Readers of Quantum Enigma sometimes come with a lot of previous thinking, and opinions, about free will. Were we revising Quantum Enigma once more, we’d be more explicit about how, in the two-slit experiment, free will arises in a very narrow, but very fundamental way. And we’d emphasize even more strongly how it is absolutely crucial to the quantum measurement problem. (Since our second edition came out, free will, usually called “free choice” by physicists, has increasingly come up in the physics research literature.)
First, something about free will on a level above quantum mechanics: Probably most of us agree that our choices (or our wills) are heavily influenced by biology, our culture, our past experiences, and evolution, etc. Does this mean that we do not have free will? This is the question about free will, or the lack of it, that religion, moral philosophy, psychology, sociology, and perhaps the judicial system are concerned with. This can lead to interesting discussions. However, this is not the issue arising in the quantum experiment.
The issue of free will that comes up today when physicists treat the foundations of quantum mechanics is more focused. It’s often expressed as the free choice of the experimenter to choose to do a particular experiment, or make a particular observation.
A crucial point for the quantum measurement problem is the assumption that an experimenter can at least make some choices that are not “linked” with an external physical situation. What we mean by “linked” is displayed in the two-slit experiment described in Chapter 7 of Quantum Enigma (2nd edition) and briefly below. We later consider what a denial of this assumption of free choice would imply.
We assume that our box-pairs version of the two-slit experiment described in Chapter 7 of Quantum Enigma (2nd edition) has been read, and we here just emphasize aspects essential to the free choice issue.
The experimenter is presented with a set of box pairs, each pair of boxes containing a single object. By choosing to open each box of a pair in turn (the “sequential experiment”), the experimenter can establish that each object was wholly in a single box, and the other box of that pair was totally empty.
Alternatively, by choosing to open the boxes of each pair at about the same time (the “simultaneous experiment”), the experimenter can establish a contradictory situation: that each object was not wholly in a single box; that each object was distributed over both boxes of its box pair.
Presented with a set of box pairs, the experimenter can freely choose to establish either of two contradictory physical situations.
Put yourself in the position of this experimenter. You assume your choices are freely made. If so, your free choices apparently created what had been the situation of the object in the box pairs.

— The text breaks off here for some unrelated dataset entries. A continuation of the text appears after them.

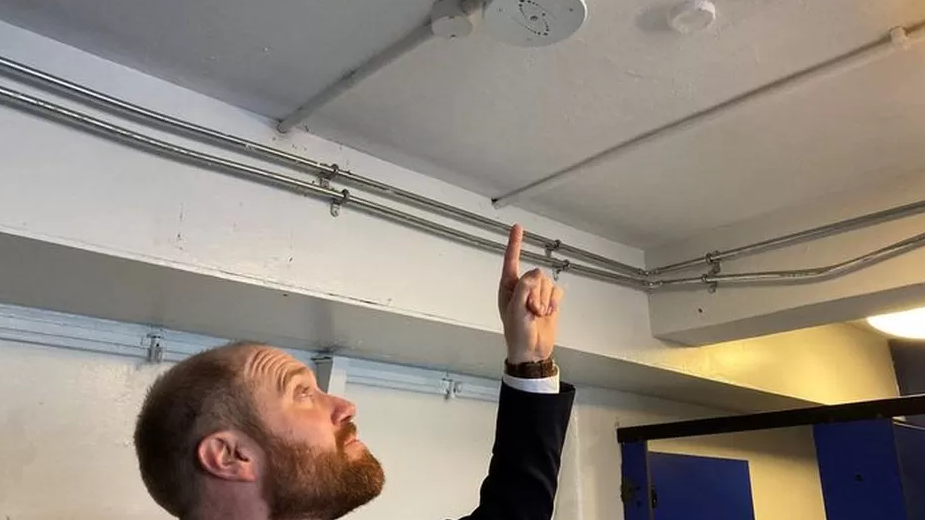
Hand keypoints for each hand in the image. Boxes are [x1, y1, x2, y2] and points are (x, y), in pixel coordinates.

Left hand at [498, 224, 563, 363]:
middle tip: (530, 310)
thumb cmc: (517, 333)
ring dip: (545, 300)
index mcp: (508, 286)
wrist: (532, 350)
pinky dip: (554, 303)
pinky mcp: (549, 300)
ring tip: (537, 314)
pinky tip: (548, 313)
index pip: (511, 259)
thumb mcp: (515, 309)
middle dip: (536, 293)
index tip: (518, 227)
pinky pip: (557, 292)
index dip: (515, 242)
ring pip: (548, 283)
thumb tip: (535, 274)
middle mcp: (522, 286)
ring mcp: (536, 293)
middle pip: (536, 274)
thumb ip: (524, 287)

That’s the creation of reality by observation, the unexplained “collapse” phenomenon of quantum theory. It’s the quantum measurement problem. It’s controversial. In Chapter 15 of Quantum Enigma, we treat different interpretations of what’s going on.
Another possibility is that your choices were not free. They were “linked” to the actual situation in the box pairs. If that’s true of your choices in this simplest of experiments, could it be that none of your choices are free? We would then exist in a totally deterministic world that conspires to make us think that our choices are free. If so, are we all just programmed robots?
In fact, the delayed-choice two-slit experiment we described has never actually been done with human experimenters making the choices. Things happen too fast. Instead, the “free choices” were made by fast random number generators, which are presumably completely unconnected with what’s in the box pairs. Experiments in space with humans separated by huge distances, and therefore longer time-scales, are seriously proposed. It would, of course, be inexplicable if conscious humans making free choices gave different results.